United Airlines says weak yen may hit capacity, pricing

United Airlines' capacity and pricing of flights to and from Japan will be affected if the value of yen remains depressed, the company's chief executive said on Tuesday.

Jeff Smisek, CEO of United Continental holdings , told reporters in Chicago that the short-term effects of the currency's fall were offset by the fact that many tickets were bought before the decline.

But over the longer term, it could affect the airline's capacity and the price of tickets. United has already said that yen depreciation cost it about $20 million in passenger revenue in the first quarter, and that it expects continued pressure throughout the year.
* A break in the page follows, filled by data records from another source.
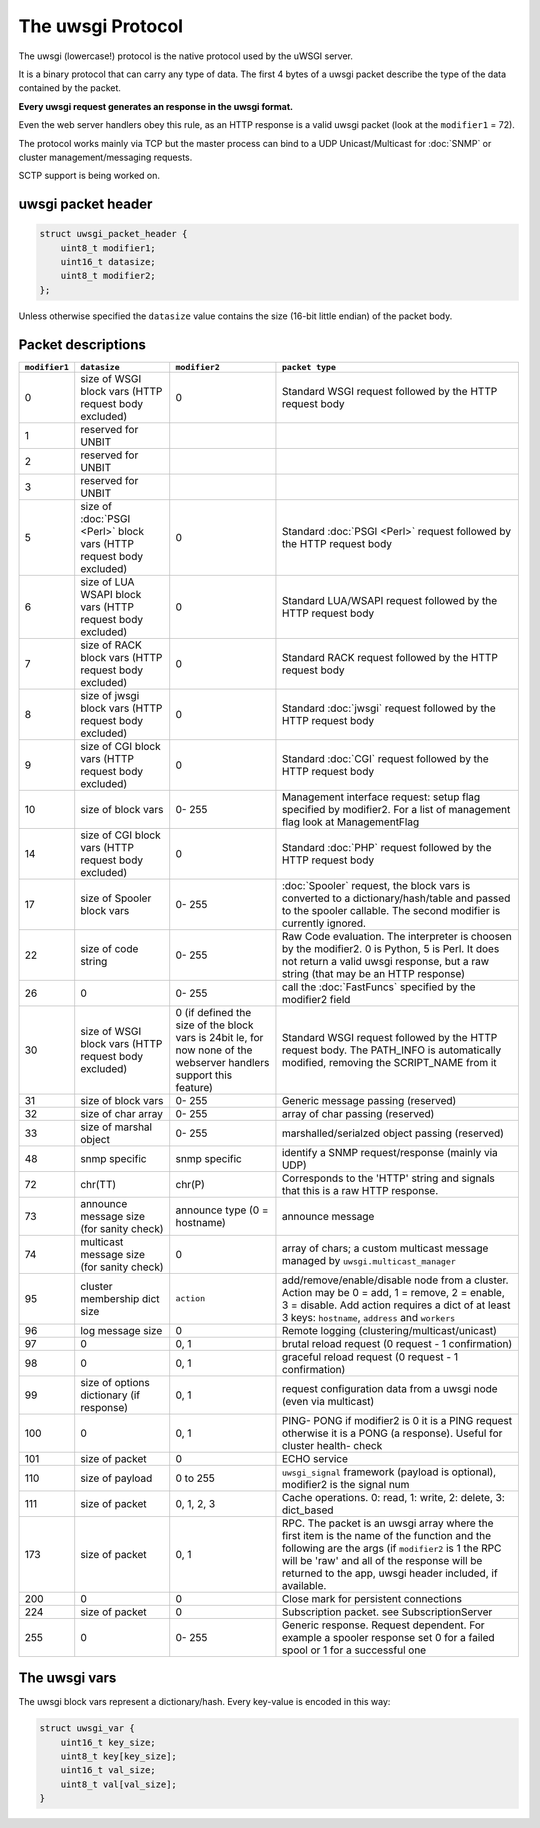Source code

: The uwsgi Protocol
==================

The uwsgi (lowercase!) protocol is the native protocol used by the uWSGI server.

It is a binary protocol that can carry any type of data. The first 4 bytes of a uwsgi packet describe the type of the data contained by the packet.

**Every uwsgi request generates an response in the uwsgi format.**

Even the web server handlers obey this rule, as an HTTP response is a valid uwsgi packet (look at the ``modifier1`` = 72).

The protocol works mainly via TCP but the master process can bind to a UDP Unicast/Multicast for :doc:`SNMP` or cluster management/messaging requests.

SCTP support is being worked on.

uwsgi packet header
-------------------

.. code-block:: c

    struct uwsgi_packet_header {
        uint8_t modifier1;
        uint16_t datasize;
        uint8_t modifier2;
    };


Unless otherwise specified the ``datasize`` value contains the size (16-bit little endian) of the packet body.

Packet descriptions
-------------------


.. list-table::
   :header-rows: 1

   * - ``modifier1``
     - ``datasize``
     - ``modifier2``
     - ``packet type``
   
   * - 0
     - size of WSGI block vars (HTTP request body excluded)
     - 0
     - Standard WSGI request followed by the HTTP request body
   
   * - 1
     - reserved for UNBIT
     -
     -
   
   * - 2
     - reserved for UNBIT
     -
     -

   * - 3
     - reserved for UNBIT
     -
     -
        
   * - 5
     - size of :doc:`PSGI <Perl>` block vars (HTTP request body excluded)
     - 0
     - Standard :doc:`PSGI <Perl>` request followed by the HTTP request body
   
   * - 6
     - size of LUA WSAPI block vars (HTTP request body excluded)
     - 0
     - Standard LUA/WSAPI request followed by the HTTP request body
   
   * - 7
     - size of RACK block vars (HTTP request body excluded)
     - 0
     - Standard RACK request followed by the HTTP request body
   
   * - 8
     - size of jwsgi block vars (HTTP request body excluded)
     - 0
     - Standard :doc:`jwsgi` request followed by the HTTP request body
   
   * - 9
     - size of CGI block vars (HTTP request body excluded)
     - 0
     - Standard :doc:`CGI` request followed by the HTTP request body
   
   * - 10
     - size of block vars
     - 0- 255
     -  Management interface request: setup flag specified by modifier2. For a list of management flag look at ManagementFlag
   
   * - 14
     - size of CGI block vars (HTTP request body excluded)
     - 0
     - Standard :doc:`PHP` request followed by the HTTP request body
   
   * - 17
     - size of Spooler block vars
     - 0- 255
     - :doc:`Spooler` request, the block vars is converted to a dictionary/hash/table and passed to the spooler callable. The second modifier is currently ignored.
   
   * - 22
     - size of code string
     - 0- 255
     - Raw Code evaluation. The interpreter is choosen by the modifier2. 0 is Python, 5 is Perl.
       It does not return a valid uwsgi response, but a raw string (that may be an HTTP response)
   
   * - 26
     - 0
     - 0- 255
     - call the :doc:`FastFuncs` specified by the modifier2 field
   
   * - 30
     - size of WSGI block vars (HTTP request body excluded)
     - 0 (if defined the size of the block vars is 24bit le, for now none of the webserver handlers support this feature)
     - Standard WSGI request followed by the HTTP request body. The PATH_INFO is automatically modified, removing the SCRIPT_NAME from it
   
   * - 31
     - size of block vars
     - 0- 255
     - Generic message passing (reserved)
   
   * - 32
     - size of char array
     - 0- 255
     - array of char passing (reserved)
   
   * - 33
     - size of marshal object
     - 0- 255
     - marshalled/serialzed object passing (reserved)
   
   * - 48
     - snmp specific
     - snmp specific
     - identify a SNMP request/response (mainly via UDP)
   
   * - 72
     - chr(TT)
     - chr(P)
     - Corresponds to the 'HTTP' string and signals that this is a raw HTTP response.
   
   * - 73
     - announce message size (for sanity check)
     - announce type (0 = hostname)
     - announce message
   
   * - 74
     - multicast message size (for sanity check)
     - 0
     - array of chars; a custom multicast message managed by ``uwsgi.multicast_manager``
   
   * - 95
     - cluster membership dict size
     - ``action``
     - add/remove/enable/disable node from a cluster. Action may be 0 = add, 1 = remove, 2 = enable, 3 = disable. Add action requires a dict of at least 3 keys: ``hostname``, ``address`` and ``workers``
   
   * - 96
     - log message size
     - 0
     - Remote logging (clustering/multicast/unicast)
   
   * - 97
     - 0
     - 0, 1
     - brutal reload request (0 request -  1 confirmation)
   
   * - 98
     - 0
     - 0, 1
     - graceful reload request (0 request -  1 confirmation)
   
   * - 99
     - size of options dictionary (if response)
     - 0, 1
     - request configuration data from a uwsgi node (even via multicast)
   
   * - 100
     - 0
     - 0, 1
     - PING- PONG if modifier2 is 0 it is a PING request otherwise it is a PONG (a response). Useful for cluster health- check
   
   * - 101
     - size of packet
     - 0
     - ECHO service
   
   * - 110
     - size of payload
     - 0 to 255
     - ``uwsgi_signal`` framework (payload is optional), modifier2 is the signal num 
   
   * - 111
     - size of packet
     - 0, 1, 2, 3
     - Cache operations. 0: read, 1: write, 2: delete, 3: dict_based
   
   * - 173
     - size of packet
     - 0, 1
     - RPC. The packet is an uwsgi array where the first item is the name of the function and the following are the args (if ``modifier2`` is 1 the RPC will be 'raw' and all of the response will be returned to the app, uwsgi header included, if available.
   
   * - 200
     - 0
     - 0
     - Close mark for persistent connections
   
   * - 224
     - size of packet
     - 0
     - Subscription packet. see SubscriptionServer
   
   * - 255
     - 0
     - 0- 255
     - Generic response. Request dependent. For example a spooler response set 0 for a failed spool or 1 for a successful one

The uwsgi vars
--------------

The uwsgi block vars represent a dictionary/hash. Every key-value is encoded in this way:

.. code-block:: c

    struct uwsgi_var {
        uint16_t key_size;
        uint8_t key[key_size];
        uint16_t val_size;
        uint8_t val[val_size];
    }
Currently, about one-third of the airline's service in the Pacific region is between the U.S. and Japan, with two-thirds between the U.S. and China, the company said. That "makes our exposure less than some of our peers," a spokeswoman said.

Delta Airlines said on Tuesday that passenger revenue fell by 1 percentage point in May from a year ago because of the yen effect, but that was offset by higher revenue at its hubs in New York.

The yen has fallen more than 30 percent against the U.S. dollar since late last year, when Shinzo Abe, now Japan's prime minister, prescribed radical monetary easing to reverse years of sliding consumer prices as part of a deflation-fighting policy, dubbed "Abenomics."

The Japanese currency has gained about 3 percent against the dollar in the last month.